Polar Vortex Got You Down? There Are Some Good Signs For Travel and Tourism

February 8, 2021 Jim Byers

It’s the dead of winter for most Canadians. It’s cold. We spend far too much time chipping ice and snow off our windshields and buttoning up our kids’ jackets and snowpants just as they realize they have to go to the bathroom.

We can’t do anything about the calendar or the polar vortex, and we have no secret stash of vaccines in our back pockets, but there ARE some signs of hope in the travel and tourism industry.

A new survey from IHG Hotels & Resorts reveals how much people are longing for human connection, to be with their loved ones, and to make new memories.

Close to 60 percent of survey respondents said they canceled up to four trips (leisure and business) last year. More than half the travellers surveyed said they have now rebooked canceled trips or plan to rebook them, with family vacations and visiting loved ones topping travel wish lists for 2021. And while the pandemic isn’t over, the roll-out of vaccines is igniting hope and optimism, as respondents across all age groups, 18 to 55+, say spending time with family and friends is a primary motivator for travel this year.


  • One in five respondents said they plan to make up for the lack of travel in 2020 by going on more trips in 2021.
  • One in five people overall said they hope to travel to a place on their bucket list in 2021, with that being true for one in three travellers aged 18 to 24.
  • One in three surveyed said going to restaurants and trying new foods has the most positive impact on their vacations.
  • Over a third of all those surveyed, including 50 percent of those 55 and older, said they plan to hold off travelling until the COVID-19 vaccine is more widely available. Which isn’t so great. But we’re focusing on the positive here, so pretend you didn’t see that.
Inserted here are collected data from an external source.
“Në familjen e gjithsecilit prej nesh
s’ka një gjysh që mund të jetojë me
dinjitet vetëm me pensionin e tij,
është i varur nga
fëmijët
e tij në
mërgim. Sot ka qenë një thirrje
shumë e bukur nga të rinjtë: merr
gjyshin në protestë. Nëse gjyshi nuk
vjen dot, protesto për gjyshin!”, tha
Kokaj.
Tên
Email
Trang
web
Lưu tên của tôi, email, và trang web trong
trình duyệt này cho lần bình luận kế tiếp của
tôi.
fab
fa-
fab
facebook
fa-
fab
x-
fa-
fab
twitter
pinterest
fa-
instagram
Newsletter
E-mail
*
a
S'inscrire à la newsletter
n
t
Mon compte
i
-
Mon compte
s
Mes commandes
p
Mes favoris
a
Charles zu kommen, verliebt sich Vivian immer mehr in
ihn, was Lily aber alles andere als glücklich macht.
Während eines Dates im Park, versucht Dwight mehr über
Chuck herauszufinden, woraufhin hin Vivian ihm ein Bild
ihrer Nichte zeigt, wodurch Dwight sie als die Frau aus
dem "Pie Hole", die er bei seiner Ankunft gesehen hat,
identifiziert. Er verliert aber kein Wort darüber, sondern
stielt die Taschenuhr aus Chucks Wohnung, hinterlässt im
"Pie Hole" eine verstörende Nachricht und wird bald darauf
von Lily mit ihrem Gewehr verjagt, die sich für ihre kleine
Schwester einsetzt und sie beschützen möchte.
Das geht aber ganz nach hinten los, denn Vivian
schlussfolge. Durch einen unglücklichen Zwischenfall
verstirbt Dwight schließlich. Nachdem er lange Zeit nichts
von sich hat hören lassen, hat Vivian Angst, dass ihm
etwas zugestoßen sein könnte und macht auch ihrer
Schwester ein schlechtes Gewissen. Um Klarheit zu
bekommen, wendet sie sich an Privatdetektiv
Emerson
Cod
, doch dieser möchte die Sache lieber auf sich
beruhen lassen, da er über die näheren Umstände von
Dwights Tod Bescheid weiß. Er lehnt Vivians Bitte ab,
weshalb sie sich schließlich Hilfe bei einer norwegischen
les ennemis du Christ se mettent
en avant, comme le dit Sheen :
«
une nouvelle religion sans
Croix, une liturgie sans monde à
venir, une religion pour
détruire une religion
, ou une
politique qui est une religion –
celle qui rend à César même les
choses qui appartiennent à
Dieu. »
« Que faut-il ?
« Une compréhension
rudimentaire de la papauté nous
Those findings are consistent with survey after survey I’ve seen in the past few months. Older travellers, who often have the most money to spend, are going to be quite cautious about dipping their toes into the travel water. But younger folks are straining at the proverbial leash and will be the first ones to travel, especially internationally.

That probably bodes well for big cities and popular youth destinations such as eastern Europe and southeast Asia, where our North American dollars tend to go the farthest. If I run trips for millennials in Thailand, I might be pretty hopeful for a decent year. If I operate cruises for older folks in France, I’m not sure I’d put in an order for a new BMW just yet.

THAILAND. Pexels photo by Pixabay.

“It’s often said that travel is the only thing you buy that makes you richer, and our survey results prove that people are hungry for those rich experiences again,” said Claire Bennett, Chief Customer Officer, IHG Hotels & Resorts. “But the world has changed, and travel decisions must be made more thoughtfully. As we look ahead, we’ve all had a lot of time to think about what travel means to us, what trips are most important, and how we want to reconnect with loved ones.

“So, whether it’s that longed-for family beach vacation, a weekend getaway with friends, your first in-person business meeting, or a special anniversary trip – our family of 16 brands is ready to help open up the world when the time is right and welcome travellers back with confidence, as we embark on the next chapter of travel.”


  • One in three workers globally, and 40 percent in the U.S., stated the lack of business travel in 2020 demotivated them.
  • 40 percent of those who travel for business said they miss face-to-face meetings.
  • More than half of respondents said business travel allows them to “create meaningful relationships with colleagues, customers, and/or clients.”
  • Nearly 45 percent shared that business travel improves their working mood and makes them more motivated.


  • While on vacation, the majority of Americans said travelling with loved ones, creating new memories, and having quality time with others had the most positive impact on their mood, while most Australians said it was sightseeing (they DO live on an island) and for U.K. travellers, it was chasing sunshine (no explanation needed).
  • When it comes to what respondents traveling for work miss the most, one in three said it was “sleeping in a comfy hotel bed” and one in four said “room service.”
  • Cabin fever kills the romance; one in four of respondents age 45+ said they look forward to intimacy while on vacation.